We all know how mothers-in-law are being stereotyped as "monsters". I'll be very honest, mine is not perfect too. She has this very strong personality which can scare anyone away. She's over protective of her family and their traditions. She loves being in-control of the house. I can't blame her, she has a loving husband and three sons who treated her as the queen ever since. And now, one by one, her princes are marrying their new "queens". And I am next. I don't know if I can be in par with her expectations and capabilities. All I know is that I'm quite scared of how I will handle it. 


You see, I've been a princess in our own little home. My parents and only brother spoiled me rotten with everything I needed. Soon I'll be leaving home. I may be staying with my new mom - my mother in law. I know I should be impressing her. My mother told me that no matter how scary it may seem to live with the in-laws, I should always aim to win their hearts. She never taught me to avoid it. Instead, she wanted me to exert a lot of effort in loving them. Yes, real, genuine love just like how I love my immediate family, walang kaplastikan! She wanted me to listen to them and allow any corrections, even reprimands, to be given to me. No, she's not teaching me how to be a martyr. It's just how it goes. Pour out love, and she's a hundred percent sure it will all be given back to me. 


  • Don't let money rule the marriage
Let's face it, we all need money. We need it to pay our bills, to eat and even to live comfortably. But it should never be the center of marriage. It should never be an issue. Money comes and goes. Why bother fighting over it. It should not be the main goal of our every day living. 

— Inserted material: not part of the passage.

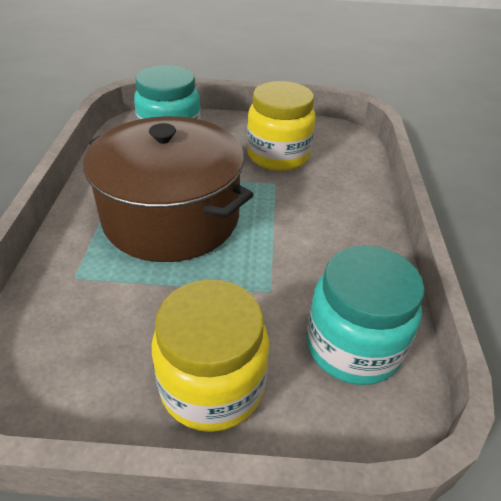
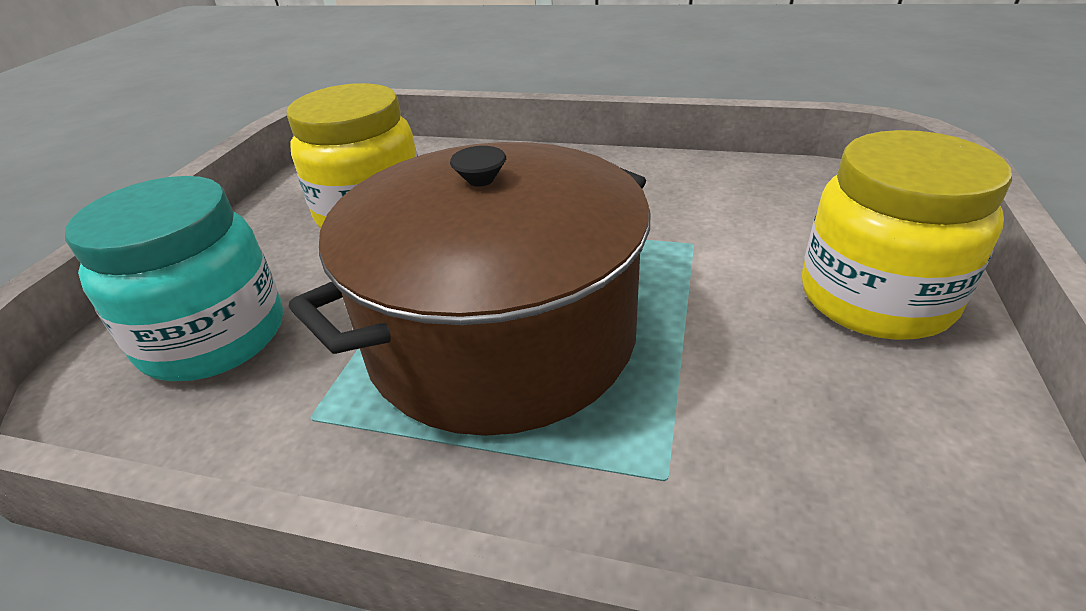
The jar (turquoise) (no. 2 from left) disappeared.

My family, just like any typical Filipino families, went through some financial problems in the past. Curse unemployment. My father had this very long "vacation" while me and my brother are on our graduating years (highschool and college respectively). I saw how hard life can be that time. My parents had to borrow money from relatives and we had to live off the same ulam every day. But never, ever, had I heard my mom pester my dad about it. My dad did his best to do something and always assured my mom that God will always provide just like how he provides foods for the birds (Matthew 6:26). My mom trusted him and Him and we made it through. If you look at it the other way, it's so easy to just break down and let it out on your partner, especially if you see your kids hungry. But they didn't. And it made us strong. 


And now that she's got this fat bank account and we're teasing her that she's already a Donya, she still knows the value of money. She doesn't live off like a superstar, splurging with their hard-earned cash. But instead, she saves it for their retirement. It's still a mutual decision with mutual benefits. 

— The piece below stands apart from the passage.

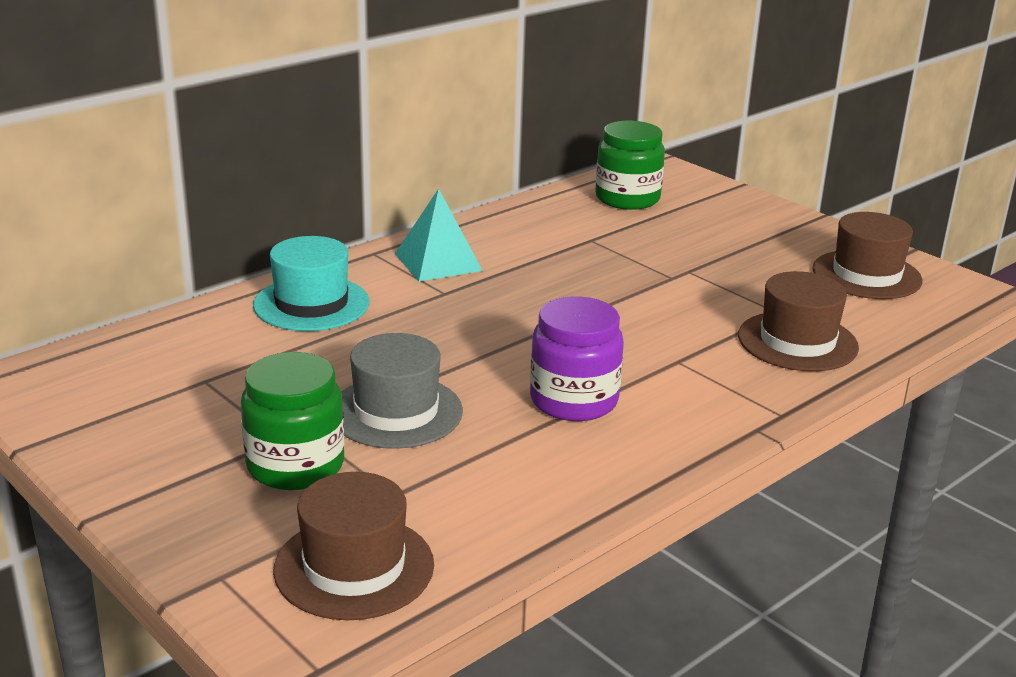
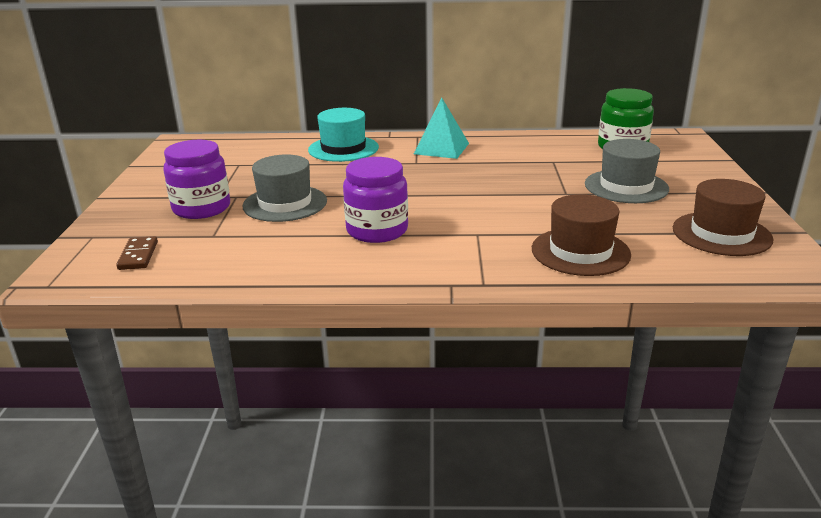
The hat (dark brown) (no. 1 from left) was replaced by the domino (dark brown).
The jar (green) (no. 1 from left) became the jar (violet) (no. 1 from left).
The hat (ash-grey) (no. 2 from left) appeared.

You see, money is just an everyday tool. You just have to know how to use it wisely. It should never be fought over. It's just like fighting over a hammer or a screwdriver (Yeah because i said it's like a tool). But no, my analogy's messed up. Money is consumable. Maybe I can compare it with water? It's like fighting over a glass of water? Now I'm not making sense anymore. Maybe I had too much serious talk, lol, ignore this last paragraph.